It didn’t take long for the snow to melt and it was time to get back to work. Now that the windows were on site, we scheduled the framers to come back and put them in. First of all they put the housewrap up – which serves as an air infiltration barrier as well as a vapor barrier.
The housewrap goes up all the way around on all vertical surfaces, and then we are ready to get the windows installed.
We did a lot of research and pricing comparisons on windows and to make a long story short, we decided to use the Jeld-Wen Siteline product. It is a wood window but has an exterior cladding made of pre-finished anodized aluminum. We have a mix of double-hung, casement and fixed windows depending on where the go and what purpose they serve.
Every window manufacturer has very specific installation requirements that you must follow if the warranty is to be in effect. A big part of the guidelines is in regard to how the windows are flashed at the top and sides as well as how the sill is prepared before the window is installed.
Tom and the installers studied the instructions carefully before beginning and made sure they had all the materials that they would need to install them. The building code has very specific rules about windows in bedrooms – which are called ‘Egress Windows’. The code requires that the windows when open have a certain minimum opening width, height, and square foot area. The old windows in the house were single-hung, which means that only the bottom sash is operable. They didn’t meet the current code, so we knew we were going to have to replace them. In addition, we really didn’t have enough room above the front porch to make the upstairs Bedroom windows any taller, so we opted to use casement type windows there. Casements are a little more expensive, but they DID meet egress code and were a very close match to the look of the double-hung windows below.
We redesigned the Kitchen layout so that the sink would face the back and would have a window that opened up the the new porch behind. When we were at the showroom we found a great solution – a push-out casement with an internal screen. It will be great for handing things out for grilling or just being able to have a conversation without allowing bugs to get in.
Once the windows were in, the crew was ready to start on the exterior trim. We designed 5/4 x 6 boards to be used for corners and those were the first to go up.
Then it was time for the brackets and bargeboards to be installed (watch for a special posting about this design feature of Craftsman homes soon)! One of our key CAD guys at Peek Design Group, Dave Lawrence is also a skilled woodworker, and so we asked him if he would be willing to cut and assemble these important trim elements. He had been working on them for a couple weeks, and they were all ready to put up on the house.

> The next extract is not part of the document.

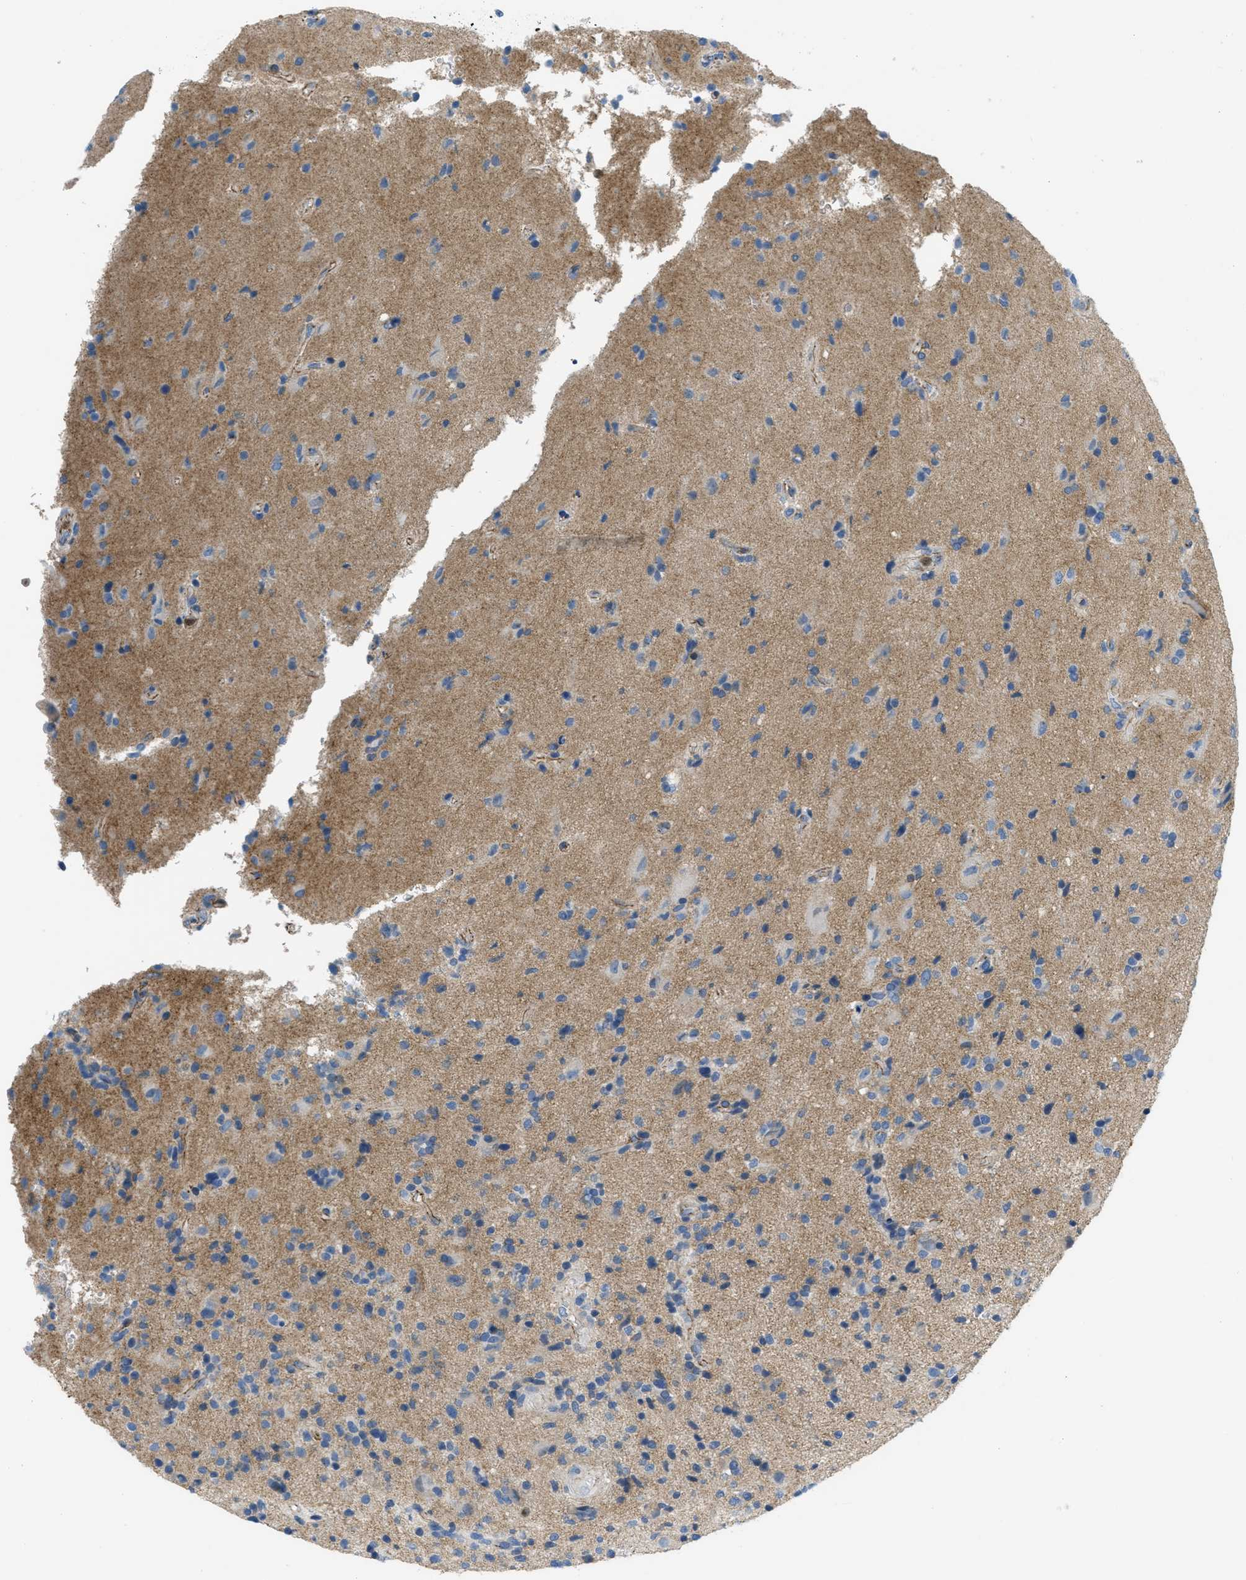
{"staining": {"intensity": "negative", "quantity": "none", "location": "none"}, "tissue": "glioma", "cell_type": "Tumor cells", "image_type": "cancer", "snomed": [{"axis": "morphology", "description": "Glioma, malignant, High grade"}, {"axis": "topography", "description": "Brain"}], "caption": "High-grade glioma (malignant) stained for a protein using immunohistochemistry exhibits no staining tumor cells.", "gene": "CRB3", "patient": {"sex": "male", "age": 72}}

In order for them to look true to the early 1900’s, they needed to be thicker than the normal lumber that you get today. For example, if you buy a 2×10 at the big-box store, it is only about 1-1/2″ thick by 9-1/4″ wide. But in the old days, a 2×10 would have been a full 2″ x 10″. So we ordered boards and beams the full thicknesses that they would have been for an original bungalow and cut all the trim elements from that wood. It made a huge difference in scale once they were up on the house.
I’m not sure the framers had ever put up bargeboards and brackets before, but we cautioned them that we didn’t have any spares, so there wasn’t any room for mistakes, they had to get it right the first time. So after lots of measuring and figuring, the first ones went up and looked great!
Once the first set was up in place, they could take measurements and that made it much easier for all the rest.
Before the long they were through with the second set and ready to start on the third.
Nine brackets and eight bargeboards later, they were all done and the house was starting to get a little of its new personality.
After a lot of planning and preparation, it seems that this phase went smoother than we ever thought it would.